I built out a tool to stream data to iceberg which uses the python iceberg client:
https://www.linkedin.com/pulse/streaming-iceberg-using-sqlfl...
I don't remember seeing that in Delta Lake [1], which is probably because the industry standard benchmarks use date as a column (tpc-h) or join date as a dimension table (tpc-ds) and do not use timestamp ranges instead of dates.
Yes, that solved the 2-column high NDV partitioning issue - if you had your ip traffic sorted on destination or source, you need Z-curves, which are a little easier with bit twiddling for fixed types to do the same thing.
Hive would write a large number of small files when partitioned like that or you lose efficiencies when scanning on the non-partitioned column.
This does fix the high NDV issue, but in general Netflix wrote hidden partitioning in specifically to avoid sorting on high NDV columns and to reduce the sort complexity on writes (most daily writes won't need any partitioned inserts at all).

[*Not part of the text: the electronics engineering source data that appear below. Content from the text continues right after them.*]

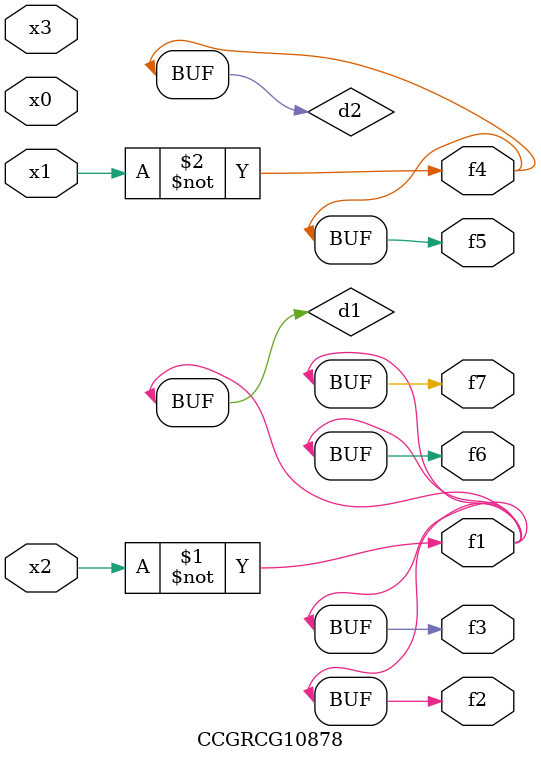
<source format=v>
module CCGRCG10878(
	input x0, x1, x2, x3,
	output f1, f2, f3, f4, f5, f6, f7
);

	wire d1, d2;

	xnor (d1, x2);
	not (d2, x1);
	assign f1 = d1;
	assign f2 = d1;
	assign f3 = d1;
	assign f4 = d2;
	assign f5 = d2;
	assign f6 = d1;
	assign f7 = d1;
endmodule

</source>
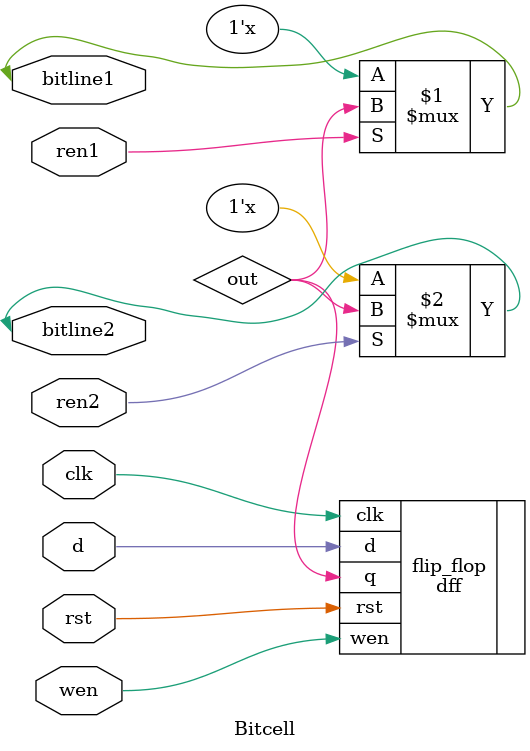
<source format=v>
module Bitcell(
    input clk,
    input rst,
    input d, 
    input wen, //write enable
    input ren1, //read enable
    input ren2, //read enable
    

    inout bitline1,
    inout bitline2
);

wire out;

dff flip_flop(.q(out), 
              .d(d), 
              .wen(wen), 
              .clk(clk), 
              .rst(rst)
);

assign bitline1 = ren1 ? out : 1'bz;
assign bitline2 = ren2 ? out : 1'bz;

endmodule
</source>
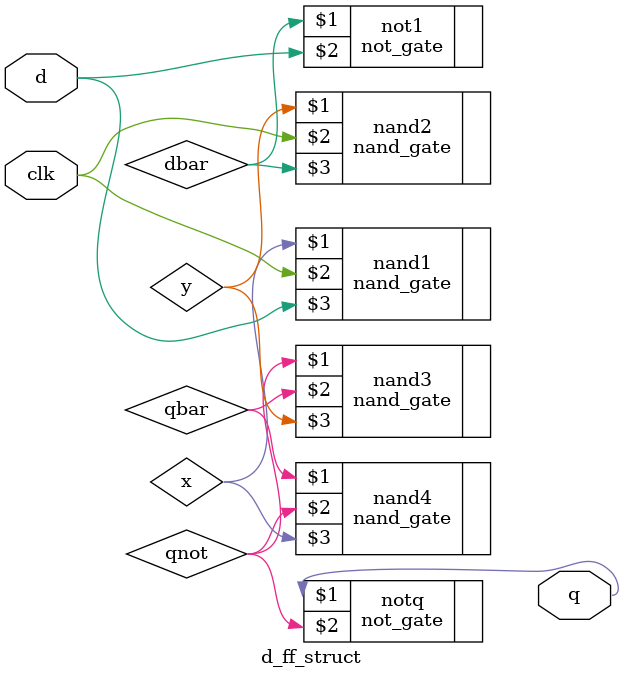
<source format=v>
module d_ff_struct(q,d,clk);
input d,clk;
wire qbar;
wire qnot; 
output q; 
not_gate not1(dbar,d); 
nand_gate nand1(x,clk,d); 
nand_gate nand2(y,clk,dbar); 
nand_gate nand3(qnot,qbar,y); 
nand_gate nand4(qbar,qnot,x);
not_gate notq(q,qnot); 
endmodule

</source>
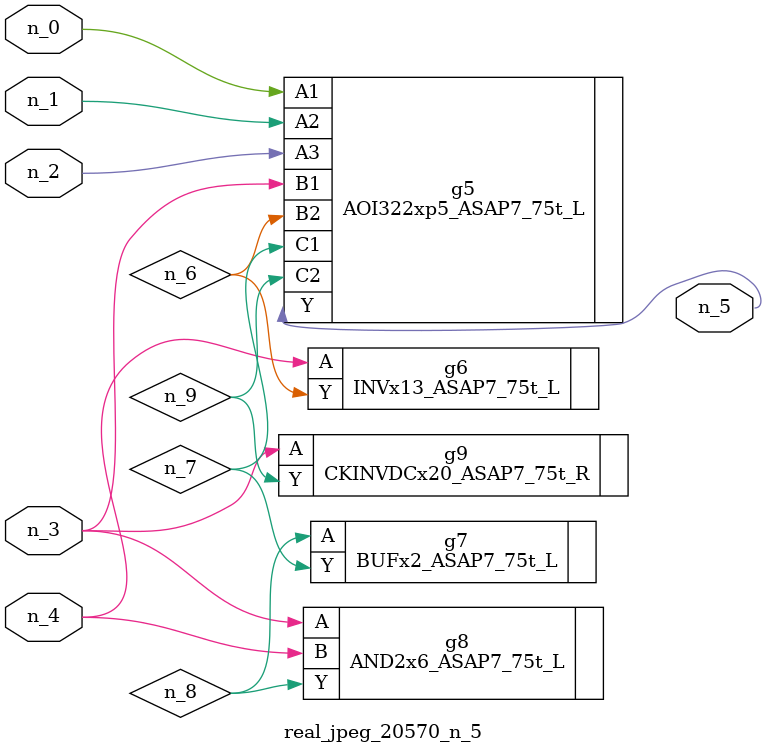
<source format=v>
module real_jpeg_20570_n_5 (n_4, n_0, n_1, n_2, n_3, n_5);

input n_4;
input n_0;
input n_1;
input n_2;
input n_3;

output n_5;

wire n_8;
wire n_6;
wire n_7;
wire n_9;

AOI322xp5_ASAP7_75t_L g5 ( 
.A1(n_0),
.A2(n_1),
.A3(n_2),
.B1(n_3),
.B2(n_6),
.C1(n_7),
.C2(n_9),
.Y(n_5)
);

AND2x6_ASAP7_75t_L g8 ( 
.A(n_3),
.B(n_4),
.Y(n_8)
);

CKINVDCx20_ASAP7_75t_R g9 ( 
.A(n_3),
.Y(n_9)
);

INVx13_ASAP7_75t_L g6 ( 
.A(n_4),
.Y(n_6)
);

BUFx2_ASAP7_75t_L g7 ( 
.A(n_8),
.Y(n_7)
);


endmodule
</source>
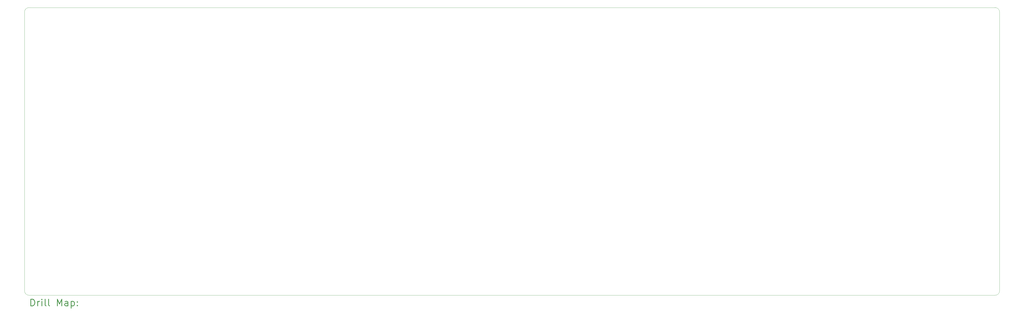
<source format=gbr>
%FSLAX45Y45*%
G04 Gerber Fmt 4.5, Leading zero omitted, Abs format (unit mm)*
G04 Created by KiCad (PCBNEW (5.1.10)-1) date 2021-09-30 18:38:28*
%MOMM*%
%LPD*%
G01*
G04 APERTURE LIST*
%TA.AperFunction,Profile*%
%ADD10C,0.100000*%
%TD*%
%ADD11C,0.200000*%
%ADD12C,0.300000*%
G04 APERTURE END LIST*
D10*
X46570000Y-5007000D02*
G75*
G02*
X46770000Y-5207000I0J-200000D01*
G01*
X46770000Y-17581000D02*
G75*
G02*
X46570000Y-17781000I-200000J0D01*
G01*
X3812000Y-17781000D02*
G75*
G02*
X3612000Y-17581000I0J200000D01*
G01*
X3612000Y-5207000D02*
G75*
G02*
X3812000Y-5007000I200000J0D01*
G01*
X3612000Y-17581000D02*
X3612000Y-5207000D01*
X46570000Y-17781000D02*
X3812000Y-17781000D01*
X46770000Y-5207000D02*
X46770000Y-17581000D01*
X3812000Y-5007000D02*
X46570000Y-5007000D01*
D11*
D12*
X3893428Y-18251714D02*
X3893428Y-17951714D01*
X3964857Y-17951714D01*
X4007714Y-17966000D01*
X4036286Y-17994572D01*
X4050571Y-18023143D01*
X4064857Y-18080286D01*
X4064857Y-18123143D01*
X4050571Y-18180286D01*
X4036286Y-18208857D01*
X4007714Y-18237429D01*
X3964857Y-18251714D01*
X3893428Y-18251714D01*
X4193428Y-18251714D02*
X4193428Y-18051714D01*
X4193428Y-18108857D02*
X4207714Y-18080286D01*
X4222000Y-18066000D01*
X4250571Y-18051714D01*
X4279143Y-18051714D01*
X4379143Y-18251714D02*
X4379143Y-18051714D01*
X4379143Y-17951714D02*
X4364857Y-17966000D01*
X4379143Y-17980286D01*
X4393428Y-17966000D01*
X4379143Y-17951714D01*
X4379143Y-17980286D01*
X4564857Y-18251714D02*
X4536286Y-18237429D01*
X4522000Y-18208857D01*
X4522000Y-17951714D01*
X4722000Y-18251714D02*
X4693428Y-18237429D01*
X4679143Y-18208857D01*
X4679143Y-17951714D01*
X5064857Y-18251714D02*
X5064857Y-17951714D01*
X5164857Y-18166000D01*
X5264857Y-17951714D01*
X5264857Y-18251714D01*
X5536286Y-18251714D02*
X5536286Y-18094572D01*
X5522000Y-18066000D01*
X5493428Y-18051714D01*
X5436286Y-18051714D01*
X5407714Y-18066000D01*
X5536286Y-18237429D02*
X5507714Y-18251714D01*
X5436286Y-18251714D01*
X5407714Y-18237429D01*
X5393428Y-18208857D01*
X5393428Y-18180286D01*
X5407714Y-18151714D01*
X5436286Y-18137429D01*
X5507714Y-18137429D01*
X5536286Y-18123143D01*
X5679143Y-18051714D02*
X5679143Y-18351714D01*
X5679143Y-18066000D02*
X5707714Y-18051714D01*
X5764857Y-18051714D01*
X5793428Y-18066000D01*
X5807714Y-18080286D01*
X5822000Y-18108857D01*
X5822000Y-18194572D01*
X5807714Y-18223143D01*
X5793428Y-18237429D01*
X5764857Y-18251714D01*
X5707714Y-18251714D01*
X5679143Y-18237429D01*
X5950571Y-18223143D02*
X5964857Y-18237429D01*
X5950571Y-18251714D01*
X5936286Y-18237429D01*
X5950571Y-18223143D01*
X5950571Y-18251714D01*
X5950571Y-18066000D02*
X5964857Y-18080286D01*
X5950571Y-18094572D01*
X5936286Y-18080286D01*
X5950571Y-18066000D01*
X5950571Y-18094572D01*
M02*

</source>
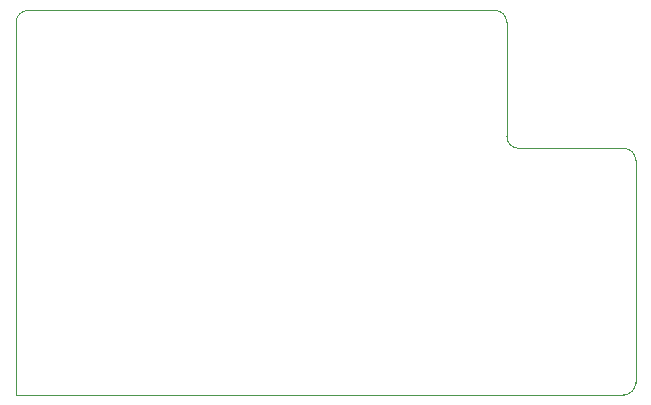
<source format=gbr>
%TF.GenerationSoftware,KiCad,Pcbnew,(6.0.1)*%
%TF.CreationDate,2023-03-02T19:10:53-05:00*%
%TF.ProjectId,PCBFiles_Gateway,50434246-696c-4657-935f-476174657761,rev?*%
%TF.SameCoordinates,Original*%
%TF.FileFunction,Profile,NP*%
%FSLAX46Y46*%
G04 Gerber Fmt 4.6, Leading zero omitted, Abs format (unit mm)*
G04 Created by KiCad (PCBNEW (6.0.1)) date 2023-03-02 19:10:53*
%MOMM*%
%LPD*%
G01*
G04 APERTURE LIST*
%TA.AperFunction,Profile*%
%ADD10C,0.100000*%
%TD*%
G04 APERTURE END LIST*
D10*
X127327107Y-81360000D02*
G75*
G03*
X126327107Y-82360000I-1J-999999D01*
G01*
X167870000Y-92030000D02*
X167860000Y-82360000D01*
X177770000Y-113900000D02*
X126325000Y-113900000D01*
X126325000Y-113900000D02*
X126327107Y-82360000D01*
X178770000Y-112900000D02*
X178770000Y-94030000D01*
X127327107Y-81360000D02*
X166850000Y-81360000D01*
X178770000Y-94030000D02*
G75*
G03*
X177770000Y-93030000I-999999J1D01*
G01*
X177770000Y-113900000D02*
G75*
G03*
X178770000Y-112900000I1J999999D01*
G01*
X177770000Y-93030000D02*
X168870000Y-93030000D01*
X167870000Y-92030000D02*
G75*
G03*
X168870000Y-93030000I999999J-1D01*
G01*
X167860001Y-82360000D02*
G75*
G03*
X166850000Y-81360000I-1000048J2D01*
G01*
M02*

</source>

While clustering on timestamp will force a sort even if it is a single day.
[1] Open Table Formats:
Building lakehouse products on any table format but iceberg starting now seems to me like it must be a mistake.
I’d also love to see a good comparison between “regular” Iceberg and AWS’s new S3 Tables.
When AWS launched S3 Tables last month I wrote a blog post with my first impressions: https://meltware.com/2024/12/04/s3-tables
There may be more in depth comparisons available by now but it’s at least a good starting point for understanding how S3 Tables integrates with Iceberg.
[0] https://clickhouse.com/docs/en/sql-reference/table-functions...
[1] https://clickhouse.com/docs/en/engines/table-engines/integra...
In the other hand, since one of the use cases they created it at Netflix was to consume directly from real time systems, the management of the file creation when updates to the data is less trivial (the CoW vs MoR problem and how to compact small files) which becomes important on multi-petabytes tables with lots of users and frequent updates. This is something I assume not a lot companies put a lot of attention to (heck, not even at Netflix) and have big performance and cost implications.
0 - https://www.definite.app/blog/databricks-tabular-acquisition
Does anyone know if Iceberg has plans to support similar use cases?
That said, a catalog (which Delta also can have) helps a lot to keep things tidy. For example, I can write a dataset with Spark, transform it with dbt and a query engine (such as Trino) and consume the resulting dataset with any client that supports Iceberg. If I use a catalog, all happens without having to register the dataset location in each of these components.
PyIceberg is likely the easiest way to write without Spark.
https://tower.dev/blog/picking-snowflake-open-catalog-as-a-m...
Is the query engine value add justify snowflake's valuation. Their data marketplace thing didn't seem to have actually worked.
This actually converges to 1:
1/2 + 1/4 + 1/8 + 1/16 + ... = 1
You just need 30kloc of maven in your pom before you get there.
Can you expand on those reasons a bit?
The dependency on a catalog in Iceberg made it more complicated for simple cases than Delta, where a directory hierarchy was sufficient - if I was understanding the PyIceberg docs correctly.
For years I used a proprietary solution like Qlik Sense for the whole journey from data extraction to a finished dashboard (mostly on-prem). Going from raw data to a finished dashboard is a matter of days (not weeks/month) with one single tool (and maybe some scripts for supporting tasks). There is some „scripting“ involved for loading and transforming data, but if you already understand data models (and maybe have some sql experience) it is very easy. The Dashboard creation itself does not need any coding at all.just drag and drop and some formulas like sum(amount).
But this a standalone tool and it is hard to integrate it into your own piece of software. From my experience, software developers have a much more complicated view on data handling. Often this is just the complexity of their use cases, sometimes it is just a lack of knowledge of data preparation for analytics use cases.
Another part which complicates stuff greatly is the focus on use-cases involving cloud storage and doing all the transformations on distributed systems.
And it is often not clear what amount of data we are talking about and if it is realtime (streaming) data or not. There is a big difference in the possible approaches, if you have 6h hours to prepare data or if it has to be refreshed every second (or when new data arrives etc).
Long story short: Yes it is complicated to grasp. There is also a big difference if you use the data for normal analytics use cases in a company (mostly read only data models) or if you use the data in a (big tech) product.
I would suggest to start simple by looking into a „query engine“ to extract some data from somewhere and then doing some transformations with pandas/polars/cubejs for basic understanding. You will need some schedulers and orchestration on the way forward. But this will be dependent on the real use cases and environment you are in.